Google’s Sundar Pichai allegedly declared a “code red” after the OpenAI ChatGPT launch in November 2022. One might presume that if they had a few well-staffed Red Teams looking at disrupting their cash-cow search business with the very tech that they themselves pioneered starting in 2017, they might have avoided being caught so flat-footed. This leads to a final point. Your Red Team should help you see the opportunity to get ahead via GenAI, but you will need to seriously evaluate if you can maintain strong market differentiation in this new world, and if not, how do you further modify your plans and create new innovation moats that will give you long-term room to grow ahead of fast-moving competition.
5. Measure & Report
You should apply the principle of “if you can’t measure it, why bother” to your GenAI initiatives just like everything else. Since the adoption of GenAI is a journey, you want to measure both activities — for example, % of the team who reports using GenAI tools to increase productivity at least 3 times a week — and results, such as savings in customer service expenses, increase in conversion rates, etc. Pick a small number of KPIs in these areas, not more than three at the top corporate level, do a baseline measurement, and then report at the company level at least quarterly. At team levels, you might look for weekly reporting in the early days to ensure you are seeing trajectories heading in the right direction.

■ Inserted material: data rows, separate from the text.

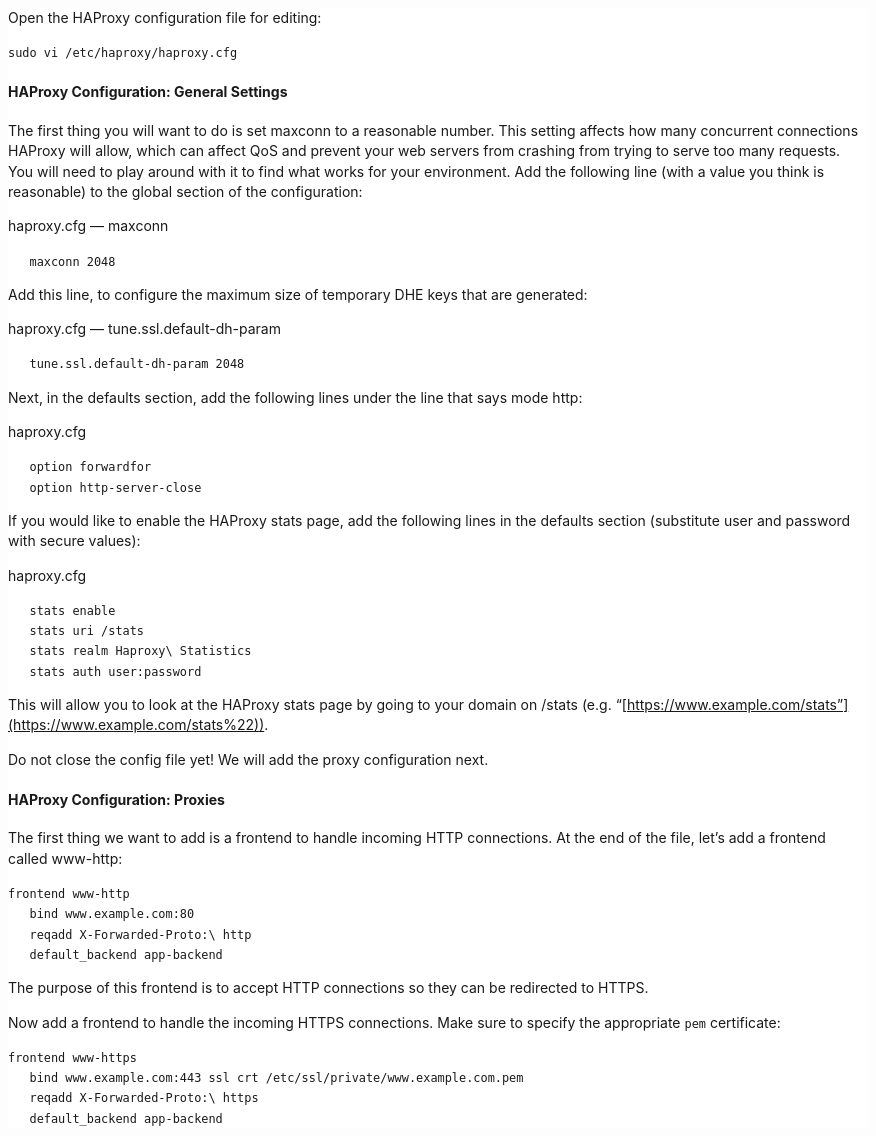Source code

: Open the HAProxy configuration file for editing:

    sudo vi /etc/haproxy/haproxy.cfg

#### HAProxy Configuration: General Settings

The first thing you will want to do is set maxconn to a reasonable number. This setting affects how many concurrent connections HAProxy will allow, which can affect QoS and prevent your web servers from crashing from trying to serve too many requests. You will need to play around with it to find what works for your environment. Add the following line (with a value you think is reasonable) to the global section of the configuration:

haproxy.cfg — maxconn

       maxconn 2048

Add this line, to configure the maximum size of temporary DHE keys that are generated:

haproxy.cfg — tune.ssl.default-dh-param

       tune.ssl.default-dh-param 2048

Next, in the defaults section, add the following lines under the line that says mode http:

haproxy.cfg 

       option forwardfor
       option http-server-close

If you would like to enable the HAProxy stats page, add the following lines in the defaults section (substitute user and password with secure values):

haproxy.cfg 

       stats enable
       stats uri /stats
       stats realm Haproxy\ Statistics
       stats auth user:password

This will allow you to look at the HAProxy stats page by going to your domain on /stats (e.g. “[https://www.example.com/stats”](https://www.example.com/stats%22)).

Do not close the config file yet! We will add the proxy configuration next.

#### HAProxy Configuration: Proxies

The first thing we want to add is a frontend to handle incoming HTTP connections. At the end of the file, let’s add a frontend called www-http:

    frontend www-http
       bind www.example.com:80
       reqadd X-Forwarded-Proto:\ http
       default_backend app-backend

The purpose of this frontend is to accept HTTP connections so they can be redirected to HTTPS.

Now add a frontend to handle the incoming HTTPS connections. Make sure to specify the appropriate `pem` certificate:

    frontend www-https
       bind www.example.com:443 ssl crt /etc/ssl/private/www.example.com.pem
       reqadd X-Forwarded-Proto:\ https
       default_backend app-backend
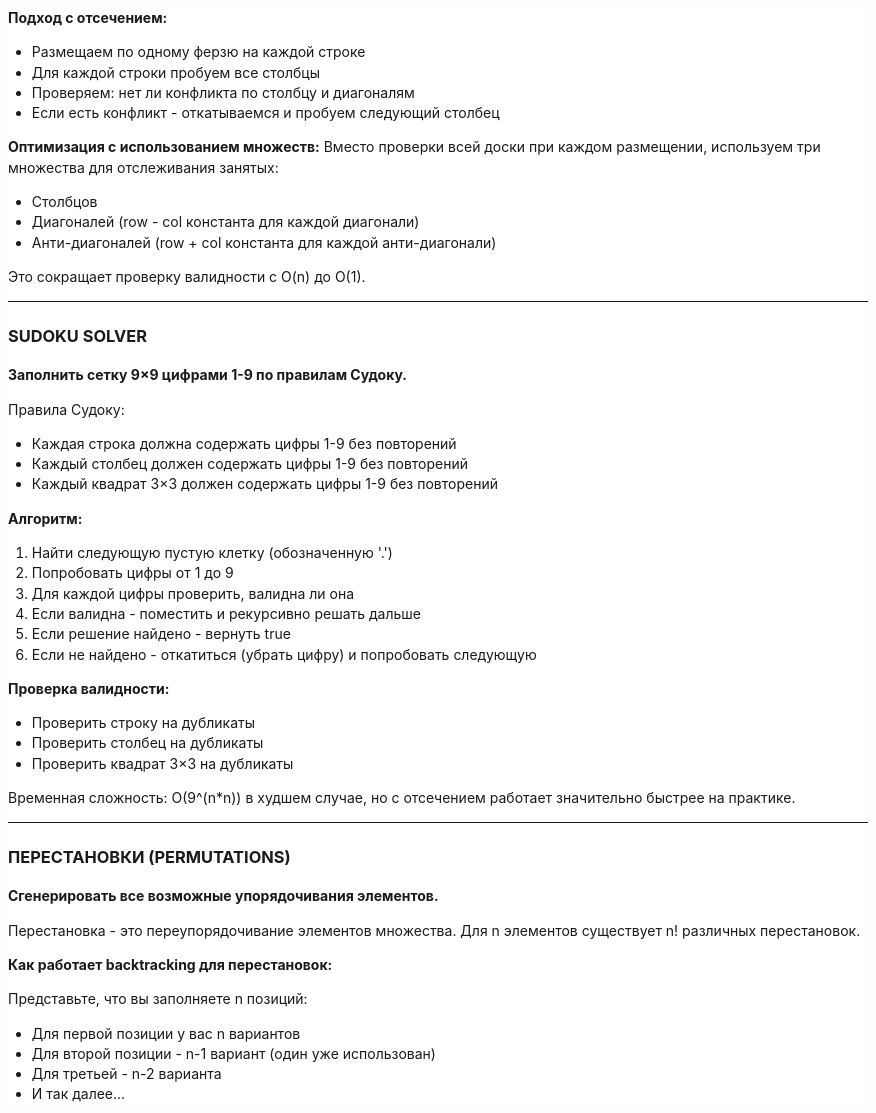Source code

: **Подход с отсечением:**
- Размещаем по одному ферзю на каждой строке
- Для каждой строки пробуем все столбцы
- Проверяем: нет ли конфликта по столбцу и диагоналям
- Если есть конфликт - откатываемся и пробуем следующий столбец

**Оптимизация с использованием множеств:**
Вместо проверки всей доски при каждом размещении, используем три множества для отслеживания занятых:
- Столбцов
- Диагоналей (row - col константа для каждой диагонали)
- Анти-диагоналей (row + col константа для каждой анти-диагонали)

Это сокращает проверку валидности с O(n) до O(1).

---

### SUDOKU SOLVER

**Заполнить сетку 9×9 цифрами 1-9 по правилам Судоку.**

Правила Судоку:
- Каждая строка должна содержать цифры 1-9 без повторений
- Каждый столбец должен содержать цифры 1-9 без повторений
- Каждый квадрат 3×3 должен содержать цифры 1-9 без повторений

**Алгоритм:**
1. Найти следующую пустую клетку (обозначенную '.')
2. Попробовать цифры от 1 до 9
3. Для каждой цифры проверить, валидна ли она
4. Если валидна - поместить и рекурсивно решать дальше
5. Если решение найдено - вернуть true
6. Если не найдено - откатиться (убрать цифру) и попробовать следующую

**Проверка валидности:**
- Проверить строку на дубликаты
- Проверить столбец на дубликаты
- Проверить квадрат 3×3 на дубликаты

Временная сложность: O(9^(n*n)) в худшем случае, но с отсечением работает значительно быстрее на практике.

---

### ПЕРЕСТАНОВКИ (PERMUTATIONS)

**Сгенерировать все возможные упорядочивания элементов.**

Перестановка - это переупорядочивание элементов множества. Для n элементов существует n! различных перестановок.

**Как работает backtracking для перестановок:**

Представьте, что вы заполняете n позиций:
- Для первой позиции у вас n вариантов
- Для второй позиции - n-1 вариант (один уже использован)
- Для третьей - n-2 варианта
- И так далее...
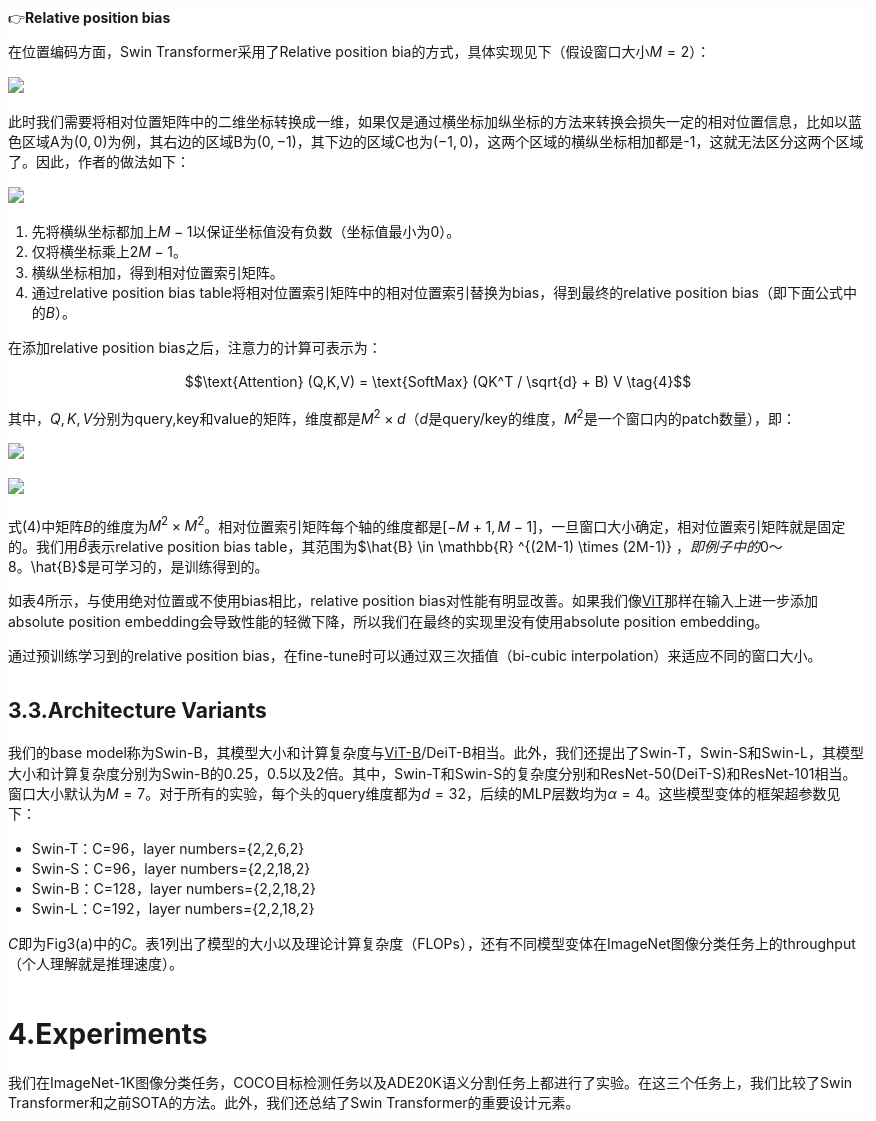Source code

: 👉**Relative position bias**

在位置编码方面，Swin Transformer采用了Relative position bia的方式，具体实现见下（假设窗口大小$M=2$）：

![](https://xjeffblogimg.oss-cn-beijing.aliyuncs.com/BLOGIMG/BlogImage/AIPapers/SwinTransformer/11.png)

此时我们需要将相对位置矩阵中的二维坐标转换成一维，如果仅是通过横坐标加纵坐标的方法来转换会损失一定的相对位置信息，比如以蓝色区域A为$(0,0)$为例，其右边的区域B为$(0,-1)$，其下边的区域C也为$(-1,0)$，这两个区域的横纵坐标相加都是-1，这就无法区分这两个区域了。因此，作者的做法如下：

![](https://xjeffblogimg.oss-cn-beijing.aliyuncs.com/BLOGIMG/BlogImage/AIPapers/SwinTransformer/12.png)

1. 先将横纵坐标都加上$M-1$以保证坐标值没有负数（坐标值最小为0）。
2. 仅将横坐标乘上$2M-1$。
3. 横纵坐标相加，得到相对位置索引矩阵。
4. 通过relative position bias table将相对位置索引矩阵中的相对位置索引替换为bias，得到最终的relative position bias（即下面公式中的$B$）。

在添加relative position bias之后，注意力的计算可表示为：

$$\text{Attention} (Q,K,V) = \text{SoftMax} (QK^T / \sqrt{d} + B) V \tag{4}$$

其中，$Q,K,V$分别为query,key和value的矩阵，维度都是$M^2 \times d$（$d$是query/key的维度，$M^2$是一个窗口内的patch数量），即：

![](https://xjeffblogimg.oss-cn-beijing.aliyuncs.com/BLOGIMG/BlogImage/AIPapers/Transformer/8.png)

![](https://xjeffblogimg.oss-cn-beijing.aliyuncs.com/BLOGIMG/BlogImage/AIPapers/Transformer/9.png)

式(4)中矩阵$B$的维度为$M^2 \times M^2$。相对位置索引矩阵每个轴的维度都是$[-M+1,M-1]$，一旦窗口大小确定，相对位置索引矩阵就是固定的。我们用$\hat{B}$表示relative position bias table，其范围为$\hat{B} \in \mathbb{R} ^{(2M-1) \times (2M-1)} $，即例子中的0～8。$\hat{B}$是可学习的，是训练得到的。

如表4所示，与使用绝对位置或不使用bias相比，relative position bias对性能有明显改善。如果我们像[ViT](http://shichaoxin.com/2022/09/22/论文阅读-AN-IMAGE-IS-WORTH-16X16-WORDS-TRANSFORMERS-FOR-IMAGE-RECOGNITION-AT-SCALE/)那样在输入上进一步添加absolute position embedding会导致性能的轻微下降，所以我们在最终的实现里没有使用absolute position embedding。

通过预训练学习到的relative position bias，在fine-tune时可以通过双三次插值（bi-cubic interpolation）来适应不同的窗口大小。

## 3.3.Architecture Variants

我们的base model称为Swin-B，其模型大小和计算复杂度与[ViT-B](http://shichaoxin.com/2022/09/22/论文阅读-AN-IMAGE-IS-WORTH-16X16-WORDS-TRANSFORMERS-FOR-IMAGE-RECOGNITION-AT-SCALE/)/DeiT-B相当。此外，我们还提出了Swin-T，Swin-S和Swin-L，其模型大小和计算复杂度分别为Swin-B的0.25，0.5以及2倍。其中，Swin-T和Swin-S的复杂度分别和ResNet-50(DeiT-S)和ResNet-101相当。窗口大小默认为$M=7$。对于所有的实验，每个头的query维度都为$d=32$，后续的MLP层数均为$\alpha = 4$。这些模型变体的框架超参数见下：

* Swin-T：C=96，layer numbers={2,2,6,2}
* Swin-S：C=96，layer numbers={2,2,18,2}
* Swin-B：C=128，layer numbers={2,2,18,2}
* Swin-L：C=192，layer numbers={2,2,18,2}

$C$即为Fig3(a)中的$C$。表1列出了模型的大小以及理论计算复杂度（FLOPs），还有不同模型变体在ImageNet图像分类任务上的throughput（个人理解就是推理速度）。

# 4.Experiments

我们在ImageNet-1K图像分类任务，COCO目标检测任务以及ADE20K语义分割任务上都进行了实验。在这三个任务上，我们比较了Swin Transformer和之前SOTA的方法。此外，我们还总结了Swin Transformer的重要设计元素。

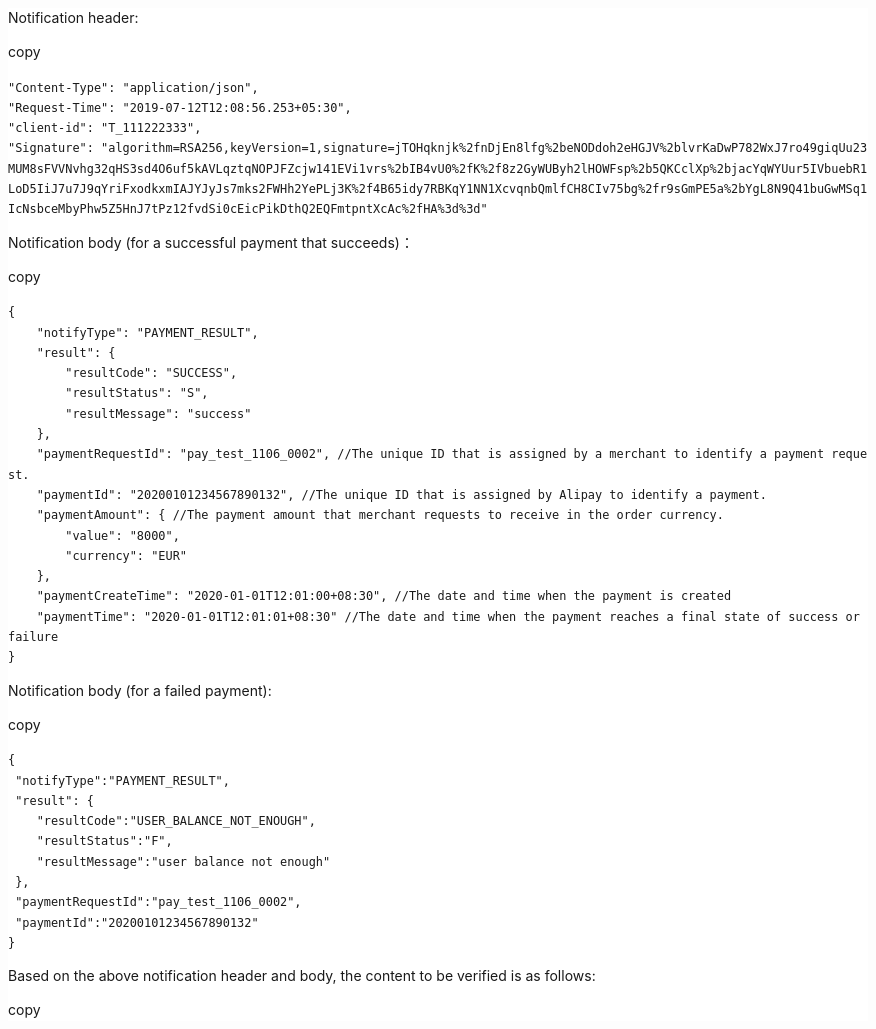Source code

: Notification header:

copy

    "Content-Type": "application/json",
    "Request-Time": "2019-07-12T12:08:56.253+05:30",
    "client-id": "T_111222333",
    "Signature": "algorithm=RSA256,keyVersion=1,signature=jTOHqknjk%2fnDjEn8lfg%2beNODdoh2eHGJV%2blvrKaDwP782WxJ7ro49giqUu23MUM8sFVVNvhg32qHS3sd4O6uf5kAVLqztqNOPJFZcjw141EVi1vrs%2bIB4vU0%2fK%2f8z2GyWUByh2lHOWFsp%2b5QKCclXp%2bjacYqWYUur5IVbuebR1LoD5IiJ7u7J9qYriFxodkxmIAJYJyJs7mks2FWHh2YePLj3K%2f4B65idy7RBKqY1NN1XcvqnbQmlfCH8CIv75bg%2fr9sGmPE5a%2bYgL8N9Q41buGwMSq1IcNsbceMbyPhw5Z5HnJ7tPz12fvdSi0cEicPikDthQ2EQFmtpntXcAc%2fHA%3d%3d"

Notification body (for a successful payment that succeeds)：

copy

    {
        "notifyType": "PAYMENT_RESULT",
        "result": {
            "resultCode": "SUCCESS",
            "resultStatus": "S",
            "resultMessage": "success"
        },
        "paymentRequestId": "pay_test_1106_0002", //The unique ID that is assigned by a merchant to identify a payment request.
        "paymentId": "20200101234567890132", //The unique ID that is assigned by Alipay to identify a payment.
        "paymentAmount": { //The payment amount that merchant requests to receive in the order currency. 
            "value": "8000",
            "currency": "EUR"
        },
        "paymentCreateTime": "2020-01-01T12:01:00+08:30", //The date and time when the payment is created
        "paymentTime": "2020-01-01T12:01:01+08:30" //The date and time when the payment reaches a final state of success or failure
    }

Notification body (for a failed payment):

copy

    {
     "notifyType":"PAYMENT_RESULT",
     "result": {
        "resultCode":"USER_BALANCE_NOT_ENOUGH",
        "resultStatus":"F",
        "resultMessage":"user balance not enough"
     },
     "paymentRequestId":"pay_test_1106_0002", 
     "paymentId":"20200101234567890132"
    }

Based on the above notification header and body, the content to be verified is as follows:

copy
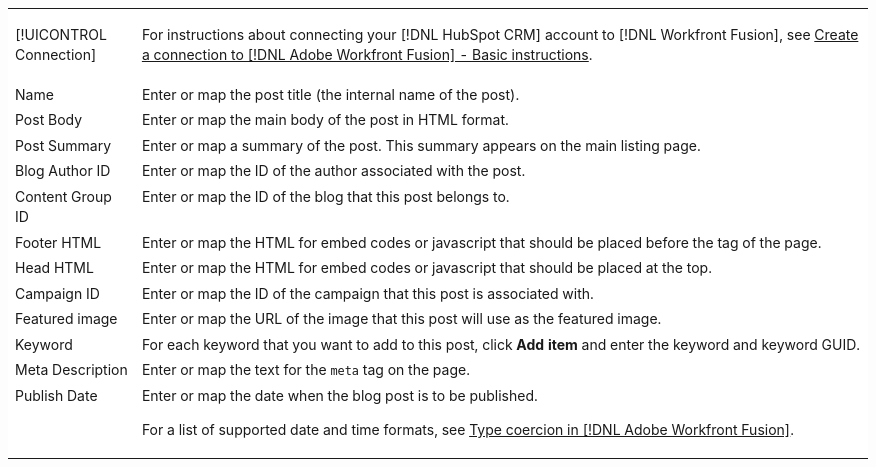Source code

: <table style="table-layout:auto"> 
 <col> 
 <col> 
 <tbody> 
  <tr> 
   <td role="rowheader"> <p>[!UICONTROL Connection]</p> </td> 
   <td> <p>For instructions about connecting your [!DNL HubSpot CRM] account to [!DNL Workfront Fusion], see <a href="/help/workfront-fusion/create-scenarios/connect-to-apps/connect-to-fusion-general.md" class="MCXref xref" data-mc-variable-override="">Create a connection to [!DNL Adobe Workfront Fusion] - Basic instructions</a>.</p> </td> 
  </tr> 
  <tr> 
   <td role="rowheader">Name</td> 
   <td>Enter or map the post title (the internal name of the post).</td> 
  </tr> 
  <tr> 
   <td role="rowheader">Post Body</td> 
   <td>Enter or map the main body of the post in HTML format.</td> 
  </tr> 
  <tr> 
   <td role="rowheader">Post Summary</td> 
   <td>Enter or map a summary of the post. This summary appears on the main listing page.</td> 
  </tr> 
  <tr> 
   <td role="rowheader">Blog Author ID</td> 
   <td>Enter or map the ID of the author associated with the post.</td> 
  </tr> 
  <tr> 
   <td role="rowheader">Content Group ID</td> 
   <td>Enter or map the ID of the blog that this post belongs to.</td> 
  </tr> 
  <tr> 
   <td role="rowheader">Footer HTML</td> 
   <td>Enter or map the HTML for embed codes or javascript that should be placed before the tag of the page.</td> 
  </tr> 
  <tr> 
   <td role="rowheader">Head HTML</td> 
   <td>Enter or map the HTML for embed codes or javascript that should be placed at the top.</td> 
  </tr> 
  <tr> 
   <td role="rowheader">Campaign ID</td> 
   <td>Enter or map the ID of the campaign that this post is associated with.</td> 
  </tr> 
  <tr> 
   <td role="rowheader">Featured image</td> 
   <td>Enter or map the URL of the image that this post will use as the featured image.</td> 
  </tr> 
  <tr> 
   <td role="rowheader">Keyword</td> 
   <td>For each keyword that you want to add to this post, click <b>Add item</b> and enter the keyword and keyword GUID.</td> 
  </tr> 
  <tr> 
   <td role="rowheader">Meta Description</td> 
   <td>Enter or map the text for the <code>meta</code> tag on the page.</td> 
  </tr> 
  <tr> 
   <td role="rowheader">Publish Date</td> 
   <td>Enter or map the date when the blog post is to be published. <p>For a list of supported date and time formats, see <a href="/help/workfront-fusion/references/mapping-panel/data-types/type-coercion.md" class="MCXref xref">Type coercion in [!DNL Adobe Workfront Fusion]</a>.</p></td> 
  </tr> 
  <tr> 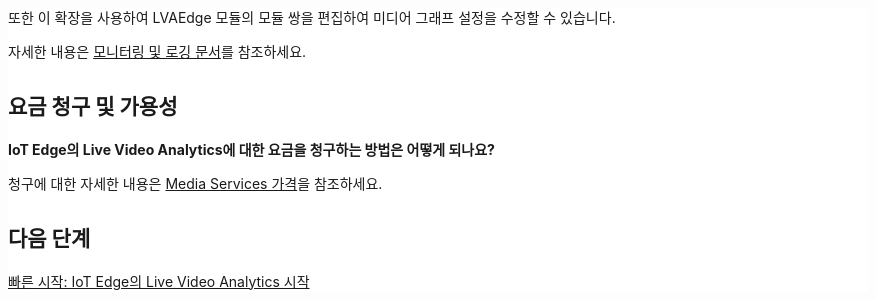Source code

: 또한 이 확장을 사용하여 LVAEdge 모듈의 모듈 쌍을 편집하여 미디어 그래프 설정을 수정할 수 있습니다.

자세한 내용은 [모니터링 및 로깅 문서](monitoring-logging.md)를 참조하세요.

## <a name="billing-and-availability"></a>요금 청구 및 가용성

**IoT Edge의 Live Video Analytics에 대한 요금을 청구하는 방법은 어떻게 되나요?**

청구에 대한 자세한 내용은 [Media Services 가격](https://azure.microsoft.com/pricing/details/media-services/)을 참조하세요.

## <a name="next-steps"></a>다음 단계

[빠른 시작: IoT Edge의 Live Video Analytics 시작](get-started-detect-motion-emit-events-quickstart.md)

Ride the Generative AI Bullet Train. The Nozomi is Japan’s fastest “bullet” train, reaching speeds of 300kph. It was disruptive when it started over 30 years ago, and it’s still among the fastest in the world. If you are feeling Late for the Train, or even like you are on the train but not moving fast enough, follow the five steps above, and in under 90 days you will be transporting your team and company to a different world as your competitors watch you speed by.